Nur kurze Zeit nach diesem Seilfahrtsunglück ereignete sich auf dem Zirkelschacht ein weiteres Ereignis mit gravierenden Auswirkungen auf das gesamte Mansfelder Bergrevier. Im Oktober 1907 kam es in der 5. Sohle des Zirkelschachtes zu einem verheerenden Wassereinbruch. Er führte zur Einstellung des Abbaus in diesem sehr gut vererztem Lagestättenfeld. Allein ca. 1.000 auf dem Zirkelschacht angelegten Bergleute mussten auf andere Kupferschieferreviere umgelegt werden. Der Wassereinbruch im Baufeld des Zirkelschachtes trat relativ unerwartet ein. Nicht nur große Teile des Baufeldes des Zirkelschachtes wurden unter Wasser gesetzt, sondern auch der Betrieb der benachbarten Schächte Niewandt und Paul musste wegen Überflutung zeitweilig eingestellt werden. Die Belegschaft wurde auf andere Schächte versetzt, wobei die Mansfelder Bergwerksbahn bei der Beförderung dieser Bergleute zu den anderen Schächten sehr gute Dienste leistete.

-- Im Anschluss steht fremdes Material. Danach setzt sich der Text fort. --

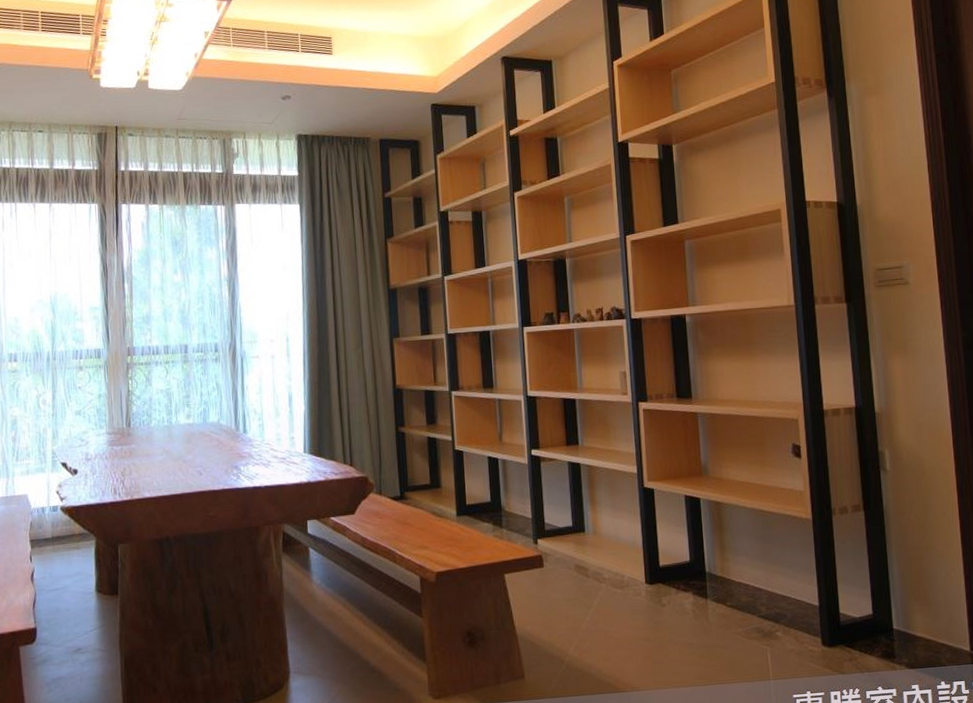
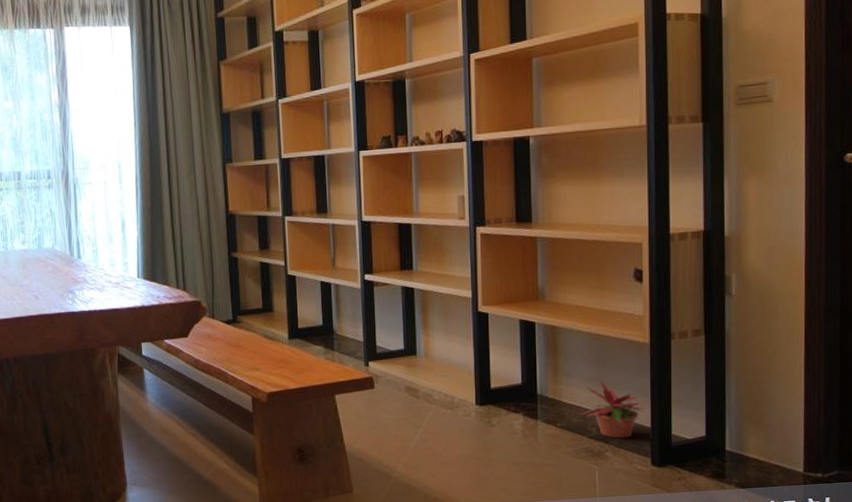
potted plant: none [748,557,815,618] -> present [579,380,648,439]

Während auf dem Zirkelschacht keine ausreichenden Pumpenkapazitäten vorhanden waren, standen sie auf dem Hohenthalschacht zur Verfügung. Was aber noch fehlte, war die Möglichkeit, das Wasser aus der 5. Sohle des Zirkelschachtes zum Hohenthalschacht abzuführen. Diese Streckenverbindung wurde nach dem Wassereinbruch mit aller Kraft im Gegenortsprinzip vom Zirkel- und Hohenthalschacht geschaffen. Im Januar 1908 war die Verbindung zwischen diesen beiden Schächten hergestellt und ab Februar 1908 wurden die Zirkelschächter Wässer dem Wasserhaltungssystem des Hohenthalschachtes zugeführt. Damit konnte mit der Sümpfung der eingebrochenen Karstwasser begonnen werden. Die Beseitigung der Auswirkungen des Wassereinbruchs nahm längere Zeit in Anspruch. Die Betriebsstörungen auf dem Niewandtschacht konnten erst im September 1908 vollständig beseitigt werden, Auch die  Ferigstellung des Paulschachtes verzögerte sich erheblich. Die Erzförderung des Paulschachtes konnte erst am 1. November 1908 aufgenommen werden. Der Zirkelschacht erreichte erst Anfang des Jahres 1909 wieder seine volle Erzförderung.